An alert pings through my dashboard. I glance at the screen, splitting my gaze between that and the road. Someone beeps and I slam the brakes on before I collide with the side of a yellow cab.
Shit.
I lift my hand in apology and pull over in the first available space at the curb. As soon as the car rolls to a stop, I drag my phone out of my pocket. The alert was for the penthouse.
I open the app, the footage playing automatically. And for the first time in an hour, I breathe.
It’s Mia, entering our home.
She doesn’t look hurt, just tired, like she’s dragging the weight of the world behind her. Ice fills my stomach, but she’s safe, behind walls designed to protect her. That’s all I care about.
I toss my phone into the cup holder, glance over my shoulder and slide back into traffic. By the time I guide the car into the parking garage under our building, I’m vibrating with a mix of emotions I can’t even name anymore.
The ride up in the elevator is torture. Every part of me itches to get my hands on her, to make sure she’s unharmed. I’m twitchy, coming out of my skin in a way that I won’t be able to control until she’s in my grasp.
As soon as I open the front door, I’m drawn to her like gravity.
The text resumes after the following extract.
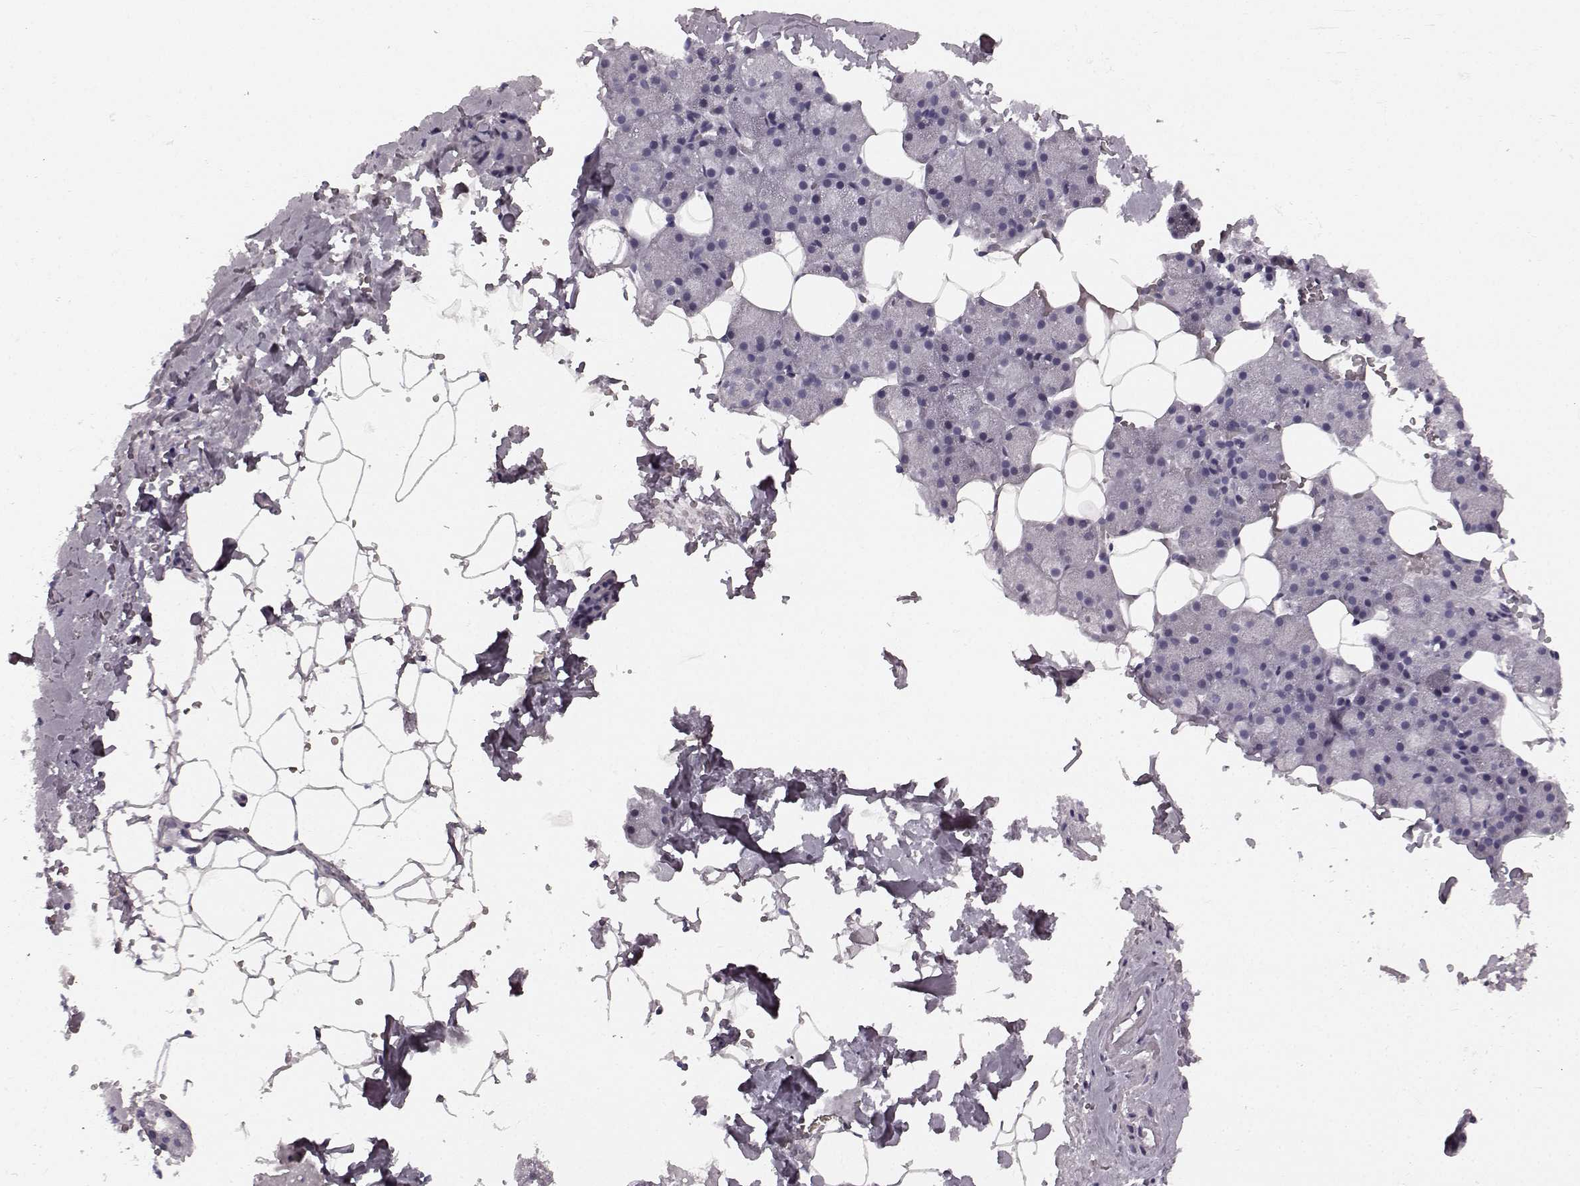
{"staining": {"intensity": "negative", "quantity": "none", "location": "none"}, "tissue": "salivary gland", "cell_type": "Glandular cells", "image_type": "normal", "snomed": [{"axis": "morphology", "description": "Normal tissue, NOS"}, {"axis": "topography", "description": "Salivary gland"}], "caption": "Immunohistochemistry (IHC) histopathology image of unremarkable salivary gland stained for a protein (brown), which reveals no expression in glandular cells. The staining was performed using DAB to visualize the protein expression in brown, while the nuclei were stained in blue with hematoxylin (Magnification: 20x).", "gene": "TMPRSS15", "patient": {"sex": "male", "age": 38}}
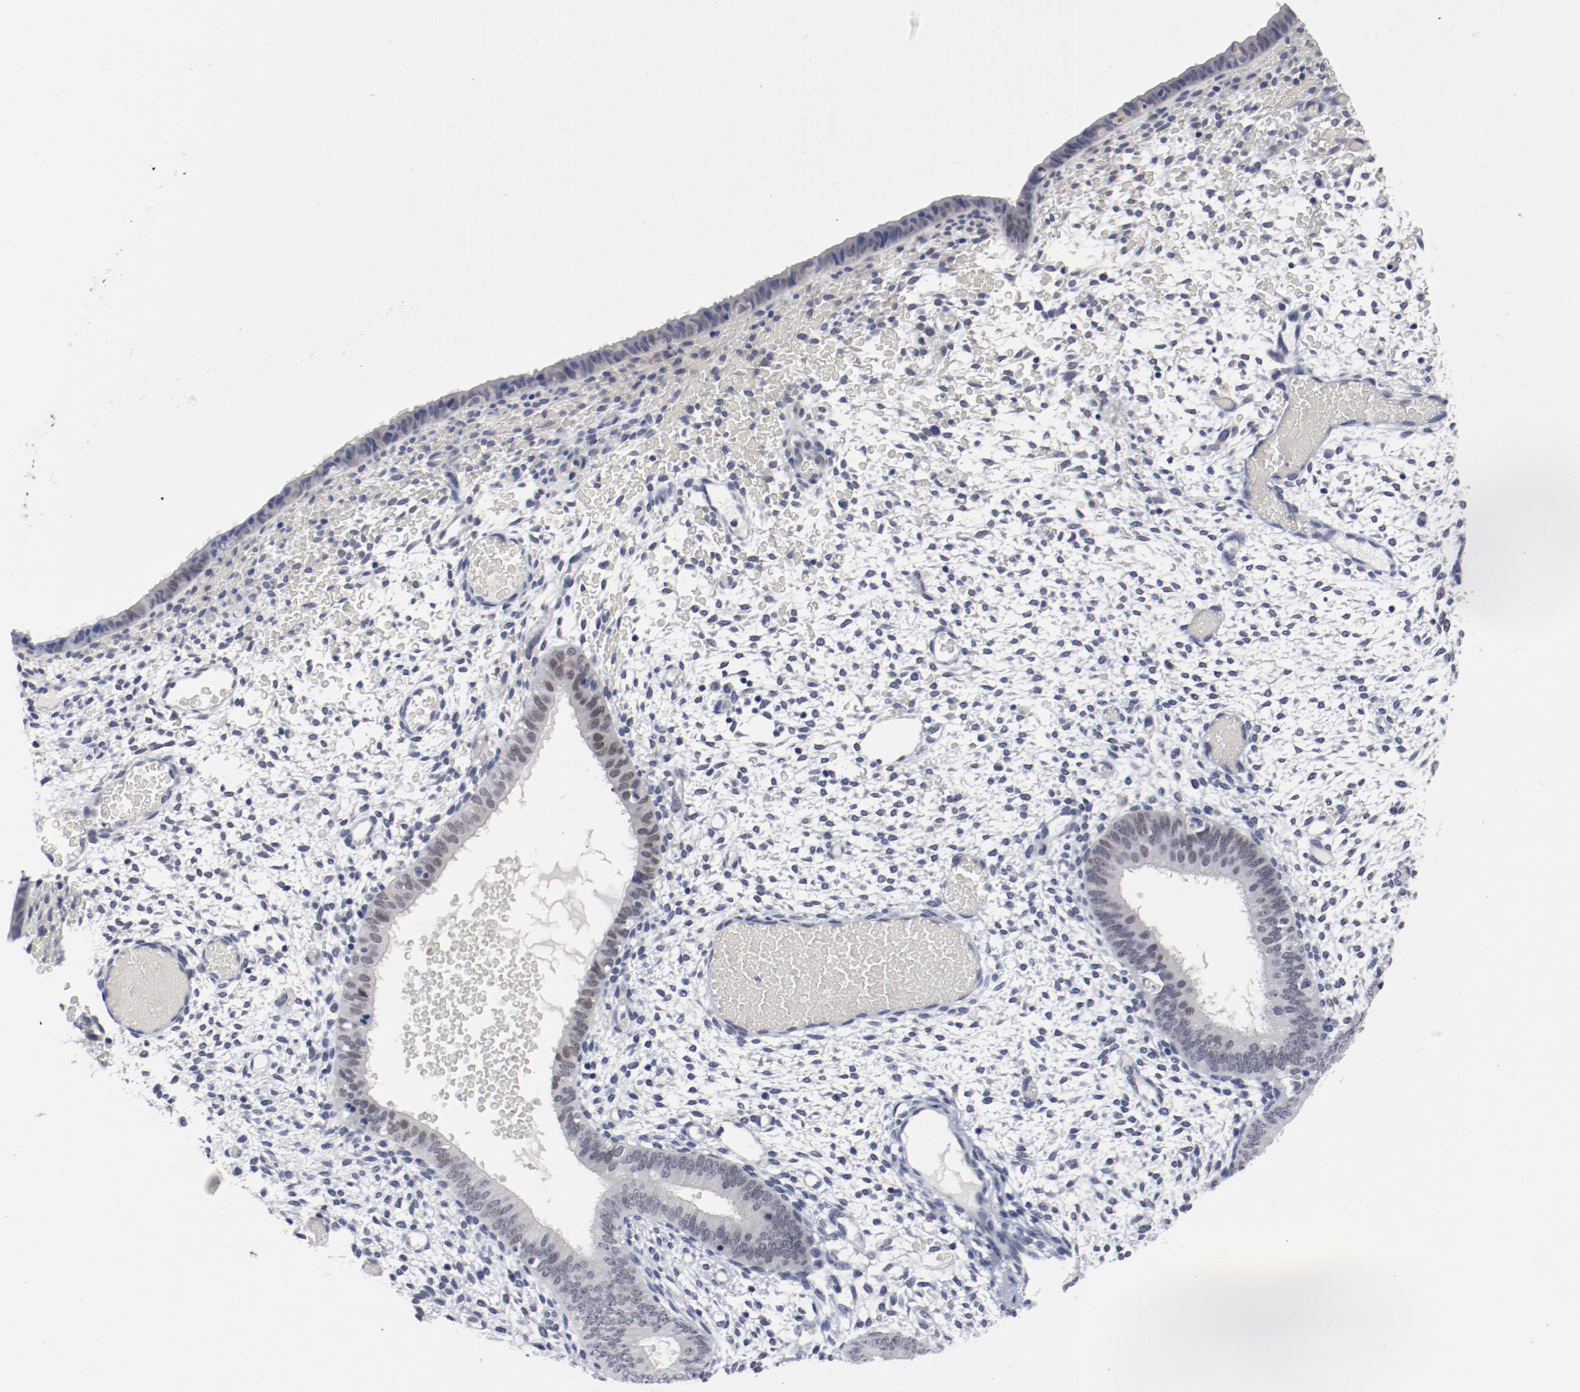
{"staining": {"intensity": "negative", "quantity": "none", "location": "none"}, "tissue": "endometrium", "cell_type": "Cells in endometrial stroma", "image_type": "normal", "snomed": [{"axis": "morphology", "description": "Normal tissue, NOS"}, {"axis": "topography", "description": "Endometrium"}], "caption": "This is a micrograph of immunohistochemistry staining of benign endometrium, which shows no staining in cells in endometrial stroma. (Immunohistochemistry, brightfield microscopy, high magnification).", "gene": "ANKLE2", "patient": {"sex": "female", "age": 42}}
She standing in front of the window, looking out over the Hudson. Her arms are folded around her body, like she’s stitched herself together and is holding the threads.
Mia’s eyes lift, locking on mine, and I don’t like how pale she is, how tight her expression stretches.
I move before I consider if she wants me to and, to my relief, she doesn’t protest when I crush her against my chest. Damn. She’s here. She’s safe. I cling to her like I can hold the demons at bay just with my embrace.
She’s so small, so fragile.
So breakable.
Every instinct flares to life inside me, demanding that I keep her safe, lock her behind the doors of the penthouse where no one can touch her.
“Fuck, Mia.” I breathe into her hair.
I can smell the strawberry of her shampoo and the light floral scent of her perfume—a scent that is all her. It wraps around me like a blanket.
Mia doesn’t hug me back, but I don’t care. I’ve got her, and that’s all that matters.
I pull back, scanning her face, but she keeps her eyes averted.
“What the fuck were you thinking?” It’s not what I mean to say. I want to ask her if she’s okay. If she’s hurt. But my fear is in the driver’s seat. “Do you have idea what I’ve gone through in the last hour?”
Mia steps away from me, like she needs the space. Breaking, just like Theo said. I scan every inch of her for bruises, for blood, but she looks fine—tired and pale, but unharmed.
“Do we have to do this now?”
Yeah, we fucking do. I’m vibrating with tension that I need to get out of me.
“You left the gallery alone.” She stays quiet. “You were gone for an hour, Mia. I didn’t know if you were safe, hurt, kidnapped—” I trail off, the words trapped in my throat like shards of glass. “You left without a phone. No guards. Without telling anyone where the hell you were going.” My voice breaks. She has noidea I’ve spent the last hour building her eulogy in my head and she doesn’t seem to care either, which scares me the most. “Say something,” I snap at her silence.
“I didn’t realize I needed permission to exist,” she mutters. “I must’ve missed that part of our wedding vows.”
“You could have been taken!” My pulse is pounding like a war drum. There’s a roaring in my head so loud I can’t focus past it. “I didn’t know if I’d ever see you again.”
She turns slowly and when her eyes meet mine, they’re flat, empty, like she’s given up. That hits me like a punch because I know those eyes. I’ve seen them laugh, lit up with excitement, hot with lust or need.
But this?
This is wrong.
“As you can see, I’m fine.”
But she’s not. I don’t know what this is, but it’s not fucking fine. “You were reckless.”